## Exercise objective:
Quote each record exactly, please, leaving none out.

START Material to process

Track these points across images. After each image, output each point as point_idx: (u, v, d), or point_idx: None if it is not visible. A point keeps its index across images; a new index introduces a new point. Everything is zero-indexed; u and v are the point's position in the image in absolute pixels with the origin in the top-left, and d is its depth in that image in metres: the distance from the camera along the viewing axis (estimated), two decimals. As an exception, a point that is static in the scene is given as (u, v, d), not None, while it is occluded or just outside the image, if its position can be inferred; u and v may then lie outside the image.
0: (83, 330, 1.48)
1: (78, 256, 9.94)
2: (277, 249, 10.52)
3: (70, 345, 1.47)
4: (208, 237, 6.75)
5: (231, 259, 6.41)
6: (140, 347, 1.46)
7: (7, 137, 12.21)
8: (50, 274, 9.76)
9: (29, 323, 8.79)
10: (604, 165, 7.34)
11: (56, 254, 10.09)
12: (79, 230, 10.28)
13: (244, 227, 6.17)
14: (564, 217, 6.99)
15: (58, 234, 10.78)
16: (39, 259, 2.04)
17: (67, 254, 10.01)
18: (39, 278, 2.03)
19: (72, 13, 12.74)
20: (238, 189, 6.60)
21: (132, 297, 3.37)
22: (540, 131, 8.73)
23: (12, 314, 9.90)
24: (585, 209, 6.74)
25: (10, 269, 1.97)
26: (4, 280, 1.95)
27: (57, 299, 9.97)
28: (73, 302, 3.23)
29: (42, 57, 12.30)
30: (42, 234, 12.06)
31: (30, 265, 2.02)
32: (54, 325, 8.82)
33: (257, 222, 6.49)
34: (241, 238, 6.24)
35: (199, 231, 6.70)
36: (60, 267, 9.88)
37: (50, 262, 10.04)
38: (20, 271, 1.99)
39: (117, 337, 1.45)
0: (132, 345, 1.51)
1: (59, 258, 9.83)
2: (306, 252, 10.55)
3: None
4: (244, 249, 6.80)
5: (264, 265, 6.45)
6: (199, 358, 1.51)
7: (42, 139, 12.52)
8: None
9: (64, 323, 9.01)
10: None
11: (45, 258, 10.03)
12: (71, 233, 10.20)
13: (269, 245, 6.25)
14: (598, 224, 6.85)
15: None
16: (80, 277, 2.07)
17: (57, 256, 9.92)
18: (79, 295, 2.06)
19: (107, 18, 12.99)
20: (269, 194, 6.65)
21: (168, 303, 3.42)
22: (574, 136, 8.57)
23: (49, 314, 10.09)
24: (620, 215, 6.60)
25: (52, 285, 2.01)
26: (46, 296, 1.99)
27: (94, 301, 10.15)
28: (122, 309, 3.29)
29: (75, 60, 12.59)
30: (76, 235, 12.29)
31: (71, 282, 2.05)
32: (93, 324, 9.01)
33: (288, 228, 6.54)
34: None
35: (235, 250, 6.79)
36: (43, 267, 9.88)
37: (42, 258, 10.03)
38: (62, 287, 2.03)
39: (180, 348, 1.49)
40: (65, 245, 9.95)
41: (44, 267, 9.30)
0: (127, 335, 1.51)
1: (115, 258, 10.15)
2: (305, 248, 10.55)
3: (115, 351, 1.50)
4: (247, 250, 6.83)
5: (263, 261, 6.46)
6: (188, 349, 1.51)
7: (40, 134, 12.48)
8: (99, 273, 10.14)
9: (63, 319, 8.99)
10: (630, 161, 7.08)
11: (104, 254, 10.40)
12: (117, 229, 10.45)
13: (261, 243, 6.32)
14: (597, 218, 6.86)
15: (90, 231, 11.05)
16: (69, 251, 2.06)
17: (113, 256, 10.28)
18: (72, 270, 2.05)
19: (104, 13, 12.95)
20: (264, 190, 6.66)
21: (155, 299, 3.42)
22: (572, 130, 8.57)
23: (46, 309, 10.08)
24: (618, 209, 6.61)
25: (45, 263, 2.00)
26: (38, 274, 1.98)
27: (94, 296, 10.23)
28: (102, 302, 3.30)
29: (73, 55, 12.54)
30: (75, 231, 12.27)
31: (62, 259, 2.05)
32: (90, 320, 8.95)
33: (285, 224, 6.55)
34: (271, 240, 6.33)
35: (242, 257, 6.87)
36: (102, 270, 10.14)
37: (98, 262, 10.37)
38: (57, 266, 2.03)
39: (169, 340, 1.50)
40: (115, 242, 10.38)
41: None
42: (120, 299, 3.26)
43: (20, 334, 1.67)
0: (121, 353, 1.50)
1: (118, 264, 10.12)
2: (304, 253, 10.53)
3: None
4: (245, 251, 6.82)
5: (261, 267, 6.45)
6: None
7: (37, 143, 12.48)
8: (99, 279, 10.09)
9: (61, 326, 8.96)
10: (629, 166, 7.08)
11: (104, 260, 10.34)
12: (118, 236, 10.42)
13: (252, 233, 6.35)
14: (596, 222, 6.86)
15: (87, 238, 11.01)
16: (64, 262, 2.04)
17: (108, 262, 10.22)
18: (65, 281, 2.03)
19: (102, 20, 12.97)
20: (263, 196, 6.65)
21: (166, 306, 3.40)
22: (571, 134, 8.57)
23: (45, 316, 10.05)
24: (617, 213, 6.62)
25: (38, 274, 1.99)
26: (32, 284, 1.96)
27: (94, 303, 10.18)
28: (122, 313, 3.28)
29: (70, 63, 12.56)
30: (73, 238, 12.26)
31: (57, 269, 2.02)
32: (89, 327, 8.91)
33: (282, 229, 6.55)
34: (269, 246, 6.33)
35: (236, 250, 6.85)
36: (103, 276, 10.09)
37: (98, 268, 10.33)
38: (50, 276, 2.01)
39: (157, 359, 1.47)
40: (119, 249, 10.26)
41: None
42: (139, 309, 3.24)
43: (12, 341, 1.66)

END Material to process

## Exercise output:
Track these points across images. After each image, output each point as point_idx: (u, v, d), or point_idx: None if it is not visible. A point keeps its index across images; a new index introduces a new point. Everything is zero-indexed; u and v are the point's position in the image in absolute pixels with the origin in the top-left, and d is its depth in that image in metres: the distance from the camera along the viewing axis (estimated), two decimals. As an exception, a point that is static in the scene is given as (u, v, d), not None, while it is occluded or just outside the image, if its position can be inferred; u and v may then lie outside the image.
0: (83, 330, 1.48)
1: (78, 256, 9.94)
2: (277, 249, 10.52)
3: (70, 345, 1.47)
4: (208, 237, 6.75)
5: (231, 259, 6.41)
6: (140, 347, 1.46)
7: (7, 137, 12.21)
8: (50, 274, 9.76)
9: (29, 323, 8.79)
10: (604, 165, 7.34)
11: (56, 254, 10.09)
12: (79, 230, 10.28)
13: (244, 227, 6.17)
14: (564, 217, 6.99)
15: (58, 234, 10.78)
16: (39, 259, 2.04)
17: (67, 254, 10.01)
18: (39, 278, 2.03)
19: (72, 13, 12.74)
20: (238, 189, 6.60)
21: (132, 297, 3.37)
22: (540, 131, 8.73)
23: (12, 314, 9.90)
24: (585, 209, 6.74)
25: (10, 269, 1.97)
26: (4, 280, 1.95)
27: (57, 299, 9.97)
28: (73, 302, 3.23)
29: (42, 57, 12.30)
30: (42, 234, 12.06)
31: (30, 265, 2.02)
32: (54, 325, 8.82)
33: (257, 222, 6.49)
34: (241, 238, 6.24)
35: (199, 231, 6.70)
36: (60, 267, 9.88)
37: (50, 262, 10.04)
38: (20, 271, 1.99)
39: (117, 337, 1.45)
0: (132, 345, 1.51)
1: (59, 258, 9.83)
2: (306, 252, 10.55)
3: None
4: (244, 249, 6.80)
5: (264, 265, 6.45)
6: (199, 358, 1.51)
7: (42, 139, 12.52)
8: None
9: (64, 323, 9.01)
10: None
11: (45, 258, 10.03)
12: (71, 233, 10.20)
13: (269, 245, 6.25)
14: (598, 224, 6.85)
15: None
16: (80, 277, 2.07)
17: (57, 256, 9.92)
18: (79, 295, 2.06)
19: (107, 18, 12.99)
20: (269, 194, 6.65)
21: (168, 303, 3.42)
22: (574, 136, 8.57)
23: (49, 314, 10.09)
24: (620, 215, 6.60)
25: (52, 285, 2.01)
26: (46, 296, 1.99)
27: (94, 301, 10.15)
28: (122, 309, 3.29)
29: (75, 60, 12.59)
30: (76, 235, 12.29)
31: (71, 282, 2.05)
32: (93, 324, 9.01)
33: (288, 228, 6.54)
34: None
35: (235, 250, 6.79)
36: (43, 267, 9.88)
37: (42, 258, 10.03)
38: (62, 287, 2.03)
39: (180, 348, 1.49)
40: (65, 245, 9.95)
41: (44, 267, 9.30)
0: (127, 335, 1.51)
1: (115, 258, 10.15)
2: (305, 248, 10.55)
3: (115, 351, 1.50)
4: (247, 250, 6.83)
5: (263, 261, 6.46)
6: (188, 349, 1.51)
7: (40, 134, 12.48)
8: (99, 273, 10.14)
9: (63, 319, 8.99)
10: (630, 161, 7.08)
11: (104, 254, 10.40)
12: (117, 229, 10.45)
13: (261, 243, 6.32)
14: (597, 218, 6.86)
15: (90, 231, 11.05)
16: (69, 251, 2.06)
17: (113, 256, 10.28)
18: (72, 270, 2.05)
19: (104, 13, 12.95)
20: (264, 190, 6.66)
21: (155, 299, 3.42)
22: (572, 130, 8.57)
23: (46, 309, 10.08)
24: (618, 209, 6.61)
25: (45, 263, 2.00)
26: (38, 274, 1.98)
27: (94, 296, 10.23)
28: (102, 302, 3.30)
29: (73, 55, 12.54)
30: (75, 231, 12.27)
31: (62, 259, 2.05)
32: (90, 320, 8.95)
33: (285, 224, 6.55)
34: (271, 240, 6.33)
35: (242, 257, 6.87)
36: (102, 270, 10.14)
37: (98, 262, 10.37)
38: (57, 266, 2.03)
39: (169, 340, 1.50)
40: (115, 242, 10.38)
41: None
42: (120, 299, 3.26)
43: (20, 334, 1.67)
0: (121, 353, 1.50)
1: (118, 264, 10.12)
2: (304, 253, 10.53)
3: None
4: (245, 251, 6.82)
5: (261, 267, 6.45)
6: None
7: (37, 143, 12.48)
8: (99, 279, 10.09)
9: (61, 326, 8.96)
10: (629, 166, 7.08)
11: (104, 260, 10.34)
12: (118, 236, 10.42)
13: (252, 233, 6.35)
14: (596, 222, 6.86)
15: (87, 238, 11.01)
16: (64, 262, 2.04)
17: (108, 262, 10.22)
18: (65, 281, 2.03)
19: (102, 20, 12.97)
20: (263, 196, 6.65)
21: (166, 306, 3.40)
22: (571, 134, 8.57)
23: (45, 316, 10.05)
24: (617, 213, 6.62)
25: (38, 274, 1.99)
26: (32, 284, 1.96)
27: (94, 303, 10.18)
28: (122, 313, 3.28)
29: (70, 63, 12.56)
30: (73, 238, 12.26)
31: (57, 269, 2.02)
32: (89, 327, 8.91)
33: (282, 229, 6.55)
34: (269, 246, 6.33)
35: (236, 250, 6.85)
36: (103, 276, 10.09)
37: (98, 268, 10.33)
38: (50, 276, 2.01)
39: (157, 359, 1.47)
40: (119, 249, 10.26)
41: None
42: (139, 309, 3.24)
43: (12, 341, 1.66)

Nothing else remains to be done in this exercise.